→ **WHAT IS BEING ASKED**:
The answer must consist of every line from the data that holds "primitives".

(Text-based design files)
——————

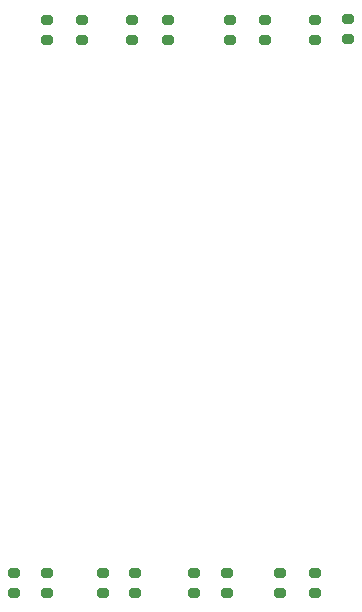
<source format=gbr>
%TF.GenerationSoftware,KiCad,Pcbnew,8.0.6*%
%TF.CreationDate,2024-11-18T08:59:04+03:30*%
%TF.ProjectId,DotMatrix,446f744d-6174-4726-9978-2e6b69636164,rev?*%
%TF.SameCoordinates,Original*%
%TF.FileFunction,Paste,Bot*%
%TF.FilePolarity,Positive*%
%FSLAX46Y46*%
G04 Gerber Fmt 4.6, Leading zero omitted, Abs format (unit mm)*
G04 Created by KiCad (PCBNEW 8.0.6) date 2024-11-18 08:59:04*
%MOMM*%
%LPD*%
G01*
G04 APERTURE LIST*
G04 Aperture macros list*
%AMRoundRect*
0 Rectangle with rounded corners*
0 $1 Rounding radius*
0 $2 $3 $4 $5 $6 $7 $8 $9 X,Y pos of 4 corners*
0 Add a 4 corners polygon primitive as box body*
4,1,4,$2,$3,$4,$5,$6,$7,$8,$9,$2,$3,0*
0 Add four circle primitives for the rounded corners*
1,1,$1+$1,$2,$3*
1,1,$1+$1,$4,$5*
1,1,$1+$1,$6,$7*
1,1,$1+$1,$8,$9*
0 Add four rect primitives between the rounded corners*
20,1,$1+$1,$2,$3,$4,$5,0*
20,1,$1+$1,$4,$5,$6,$7,0*
20,1,$1+$1,$6,$7,$8,$9,0*
20,1,$1+$1,$8,$9,$2,$3,0*%
G04 Aperture macros list end*
%ADD10RoundRect,0.200000X0.275000X-0.200000X0.275000X0.200000X-0.275000X0.200000X-0.275000X-0.200000X0*%
G04 APERTURE END LIST*
D10*
%TO.C,R4*%
X152250000Y-119650000D03*
X152250000Y-118000000D03*
%TD*%
%TO.C,R14*%
X148000000Y-72825000D03*
X148000000Y-71175000D03*
%TD*%
%TO.C,R8*%
X129500000Y-72825000D03*
X129500000Y-71175000D03*
%TD*%
%TO.C,R2*%
X137000000Y-119650000D03*
X137000000Y-118000000D03*
%TD*%
%TO.C,R1*%
X129500000Y-119650000D03*
X129500000Y-118000000D03*
%TD*%
%TO.C,R7*%
X136750000Y-72825000D03*
X136750000Y-71175000D03*
%TD*%
%TO.C,R3*%
X144750000Y-119650000D03*
X144750000Y-118000000D03*
%TD*%
%TO.C,R6*%
X145000000Y-72825000D03*
X145000000Y-71175000D03*
%TD*%
%TO.C,R16*%
X132500000Y-72825000D03*
X132500000Y-71175000D03*
%TD*%
%TO.C,R5*%
X152250000Y-72825000D03*
X152250000Y-71175000D03*
%TD*%
%TO.C,R15*%
X139750000Y-72825000D03*
X139750000Y-71175000D03*
%TD*%
%TO.C,R11*%
X142000000Y-119650000D03*
X142000000Y-118000000D03*
%TD*%
%TO.C,R12*%
X149250000Y-119650000D03*
X149250000Y-118000000D03*
%TD*%
%TO.C,R13*%
X155000000Y-72750000D03*
X155000000Y-71100000D03*
%TD*%
%TO.C,R9*%
X126750000Y-119650000D03*
X126750000Y-118000000D03*
%TD*%
%TO.C,R10*%
X134250000Y-119650000D03*
X134250000Y-118000000D03*
%TD*%
M02*

</source>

——————

→ **THE ANSWER**:
0 Add four circle primitives for the rounded corners*
0 Add four rect primitives between the rounded corners*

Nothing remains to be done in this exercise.